__Extrait du document__.

━━━━━━━━━━━━━━━━━━━━━━━━━━━━━━

Pierre Nothomb et Pierre-Alexis Léonard, tous deux Managing Partners chez Deminor, nous expliquent.
 

Quels avantages voyez-vous aux pactes d’actionnaires ?
 

Pierre-Alexis Léonard : « Le pacte est un élément essentiel. Tout d’abord, il permet d’anticiper des sources de conflit potentielles. Ensuite, si un conflit survient malgré tout, il donnera quelques clés de règlement. On n’est pas nécessairement formé à être actionnaire ou administrateur et, la plupart du temps, dans les entreprises familiales, on le devient du jour au lendemain. »

« À plusieurs reprises, nous avons été confrontés à des personnes qui se rendaient au conseil d’administration la peur au ventre : elles ne connaissent pas le business ; aucun document ne leur est transmis à l’avance ; l’administrateur-délégué les rabaisse en leur faisant comprendre qu’ils ne comprennent rien aux affaires… Des frustrations et des tensions naissent et peuvent générer à terme un désir de sortie de l’actionnaire, des conflits et, parfois, des procédures judiciaires. »

Selon une étude récente, les sociétés familiales sont plus résilientes dans les crises et plus performantes sur le long terme que les autres sociétés.

━━━━━━━━━━━━━━━━━━━━━━━━━━━━━━

__Données extraites__.
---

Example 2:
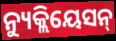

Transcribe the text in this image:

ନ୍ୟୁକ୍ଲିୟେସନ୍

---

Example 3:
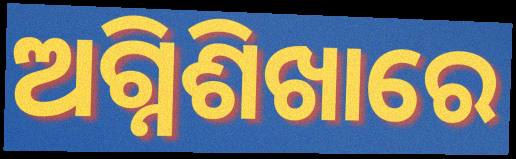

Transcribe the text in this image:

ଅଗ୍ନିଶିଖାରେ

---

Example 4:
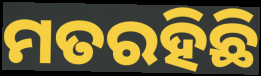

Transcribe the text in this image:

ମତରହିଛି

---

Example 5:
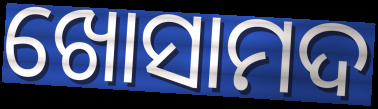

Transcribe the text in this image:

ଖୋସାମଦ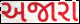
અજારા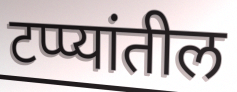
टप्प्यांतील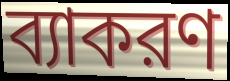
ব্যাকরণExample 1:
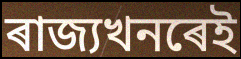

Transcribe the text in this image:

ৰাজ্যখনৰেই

━━━━━━━━━━━━━━━━━━━━━━━━━━━━━━

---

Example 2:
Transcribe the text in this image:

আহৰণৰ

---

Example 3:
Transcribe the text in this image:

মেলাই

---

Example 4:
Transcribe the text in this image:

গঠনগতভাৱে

━━━━━━━━━━━━━━━━━━━━━━━━━━━━━━

__Travail à faire__.
• a. Dans l'extrait sur les pactes d'actionnaires, relevez tout ce que les frustrations et les tensions peuvent finir par provoquer.
• b. Les affirmations suivantes sont-elles conformes à l'extrait sur les pactes d'actionnaires ? Répondez par oui ou par non et citez les mots du texte qui tranchent. (i) Pierre Nothomb et Pierre-Alexis Léonard occupent le même poste chez Deminor. (ii) Le pacte d'actionnaires fait disparaître tout risque de conflit. (iii) D'après une étude récente, les sociétés familiales résistent moins bien aux crises que les autres.

__Résultats__.
• a. Un désir de sortie de l'actionnaire, des conflits et, parfois, des procédures judiciaires.

• b.
(i) Oui : « tous deux Managing Partners chez Deminor ».
(ii) Non : « si un conflit survient malgré tout, il donnera quelques clés de règlement ».
(iii) Non : « les sociétés familiales sont plus résilientes dans les crises ».